Wardner: Lawmakers won’t be recalled over auditor measure
BISMARCK, N.D. (AP) — North Dakota lawmakers won’t be called back into session over legislation that limits the powers of the state auditor, Senate Majority Leader Rich Wardner said Monday.
“We’re going to work this thing out,” the Republican said during an hourlong meeting at the state Capitol.
Wardner called the meeting between legislative leaders and Auditor Josh Gallion to discuss legislation that requires the auditor’s office to get permission from lawmakers to conduct “performance audits,” designed to see if agencies are being managed correctly and efficiently. Approval of the measure, which came last month during the session’s final days, has drawn widespread criticism and spurred a referral campaign to ask voters to strip the legislation from the books.

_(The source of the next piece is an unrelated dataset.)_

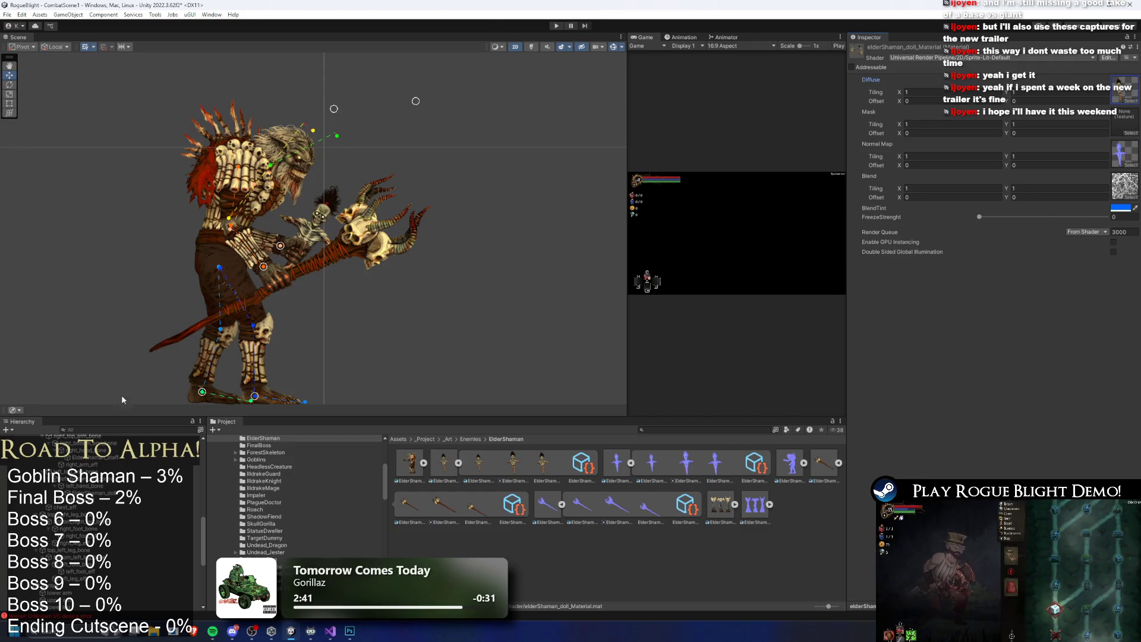
{"action": "key", "text": "ctrl+s"}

Gallion, a Republican, insisted the meeting be open to the public, and said he was awaiting an attorney general’s opinion to see how the legislation would affect other audits his office performs.
Wardner and Democratic Senate Minority Leader Joan Heckaman acknowledged that discussion on the last-minute legislation was lacking. They said any issues can be solved before the Legislature meets again in 2021.
Gallion has carried out performance audits at about twice the rate of his predecessor, Robert Peterson, and the legislation was designed to “reel him in,” said Republican Rep. Keith Kempenich, who pushed the legislation.
The 11th-hour amendment was put in the auditor’s budget that passed unanimously in the Senate and by a wide margin in the House. Democrats in both chambers supported the legislation.
Many lawmakers, including legislative leaders, said they were unaware of the implications of the amendment when they voted on it.
Heckaman called the measure maneuvering “mind-boggling” and “the wrong way to do it.”
Wardner said the legislation was unknown to most, with most lawmakers focused on finishing the final bills to balance the state budget.
Wardner and Heckaman said the goal is to improve communication between the auditor’s office and the Legislative Audit and Fiscal Review Committee, which monitors the auditor’s work but meets no more than quarterly.
Legislative leaders said the 13-member committee needs to meet more frequently to stay better informed about the audits from Gallion’s office.
Wardner said many lawmakers complained that they learned about the audits through media reports. He called Gallion “a new sheriff in town” that operates differently than his predecessor, which has irritated some lawmakers.
Gallion, who was elected auditor in 2016 after Peterson, a Republican, did not run for a sixth term, defended publishing the audits and sending news releases out about them before lawmakers got a look.
“We didn’t single out a specific group and treat them any different,” he said.